Today, my host mom helped me navigate the micros (buses) and I met with my school.  I will be teaching high schoolers at a technical school (it's like a trade school that begins at the high school level).  My co-teacher and head of the English department actually speaks perfect English and even studied in New York for awhile.  The school is huge - if I understood correctly there are 1,500 students - and overlooks the ocean.  Yep, that's right - ocean view!

Tomorrow is my first day observing y estoy muy nerviosa.  But until then I'm going to dig into another delicious almuerzo being prepared by papa de Chile and explore the city with my nearby friends.

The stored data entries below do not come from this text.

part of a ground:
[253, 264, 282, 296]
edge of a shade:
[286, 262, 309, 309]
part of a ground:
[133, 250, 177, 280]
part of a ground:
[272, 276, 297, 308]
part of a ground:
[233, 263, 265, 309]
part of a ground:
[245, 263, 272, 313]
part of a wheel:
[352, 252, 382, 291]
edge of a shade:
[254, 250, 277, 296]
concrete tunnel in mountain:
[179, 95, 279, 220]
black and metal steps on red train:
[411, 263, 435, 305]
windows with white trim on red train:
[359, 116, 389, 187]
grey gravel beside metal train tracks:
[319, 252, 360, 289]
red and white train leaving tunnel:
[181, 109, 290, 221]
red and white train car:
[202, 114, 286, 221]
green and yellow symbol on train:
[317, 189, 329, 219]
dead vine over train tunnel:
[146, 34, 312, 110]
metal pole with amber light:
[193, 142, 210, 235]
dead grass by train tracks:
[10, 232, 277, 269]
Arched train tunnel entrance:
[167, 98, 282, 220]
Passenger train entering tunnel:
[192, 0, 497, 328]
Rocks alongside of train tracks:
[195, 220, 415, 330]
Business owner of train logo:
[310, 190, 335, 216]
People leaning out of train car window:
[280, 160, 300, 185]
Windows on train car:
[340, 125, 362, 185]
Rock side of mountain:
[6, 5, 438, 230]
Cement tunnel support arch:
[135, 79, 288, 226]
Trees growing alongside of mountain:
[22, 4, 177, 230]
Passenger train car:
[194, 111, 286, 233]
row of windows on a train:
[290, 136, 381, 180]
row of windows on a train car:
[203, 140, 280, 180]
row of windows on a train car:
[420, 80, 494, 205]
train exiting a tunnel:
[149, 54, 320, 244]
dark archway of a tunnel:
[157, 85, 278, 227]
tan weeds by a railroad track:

Buenos Dias!

Sunday, August 1, 2010

Caio Santiago

I'm officially done with my teaching training in Santiago (two weeks with WorldTeach and one week with Chile's Ministry of Education).  I'm excited to get settled into my new community and classroom but also a tad nervous for the unknowns of teaching. 

I happen to be one of the lucky ones that has no idea where I'm being placed.  I'm leaving on a bus to Vina Del Mar tomorrow morning (fancy schmancy tourist destination) and have been reassured that I'll find out more once I arrive there as far as my teaching city, host family, etc.  What I do know is that I'll be somewhere in 5th region, Valparaiso.  Please send good thoughts that I get an awesome placement/family/school. 

So as I wrap up my last night in Santiago (which I plan on visiting for weekend trips), here are a few highlights from this week:

- Seeing Toy Story III en Espanol at a movie theatre.  I must admit, I fell asleep for a good 20 minutes, since I probably only understood 65 percent of it.

- Hiking Cerro San Cristobal at sunset.  Walking down the dirt trail in pitch black was totally worth catching the bright orange skyline.  B-eautiful!  Check it out!
Cerro San Cristobal at Sunset

- Salsa Dance Lessons.  Because there were not enough men there, the dance instructor made me dance as a man/lead. At one point she turned me and literally said, "Are you a man?" in broken English.  I pretty much salsa danced with every woman in the room.  Needless to say, this is not what I had in mind when I imagined my first time salsa dancing.  Perhaps I'll try again but obviously demand to be the spinnee not the spinner.  What the hay, man?

- Being told I looked like Suzanne Somers and Hilary Clinton at a dance club in Bellevista.  I don't even know where to go with that one.  If I had a dollar for every time I heard...
My Celeb Doppleganger?

- Visiting the Museo de la Moda (Fashion Museum).  The exhibit was Volver A Los 80s and paid homage to shoulder pads, Swatch Watches and neon attire.  It was such a radical exhibit and one of the funnest museums I've been to.  While cruising through the bright hallways adorned with magazine covers and listening to 80s music, you could gander at la ropa from major 80s icons including Madonna (the pointy bra top from Vogue!), Duran Duran, Billy Idol, Joan Collins, Boy George and Princess Diana.  They even had an entire wall of old school cassette tapes.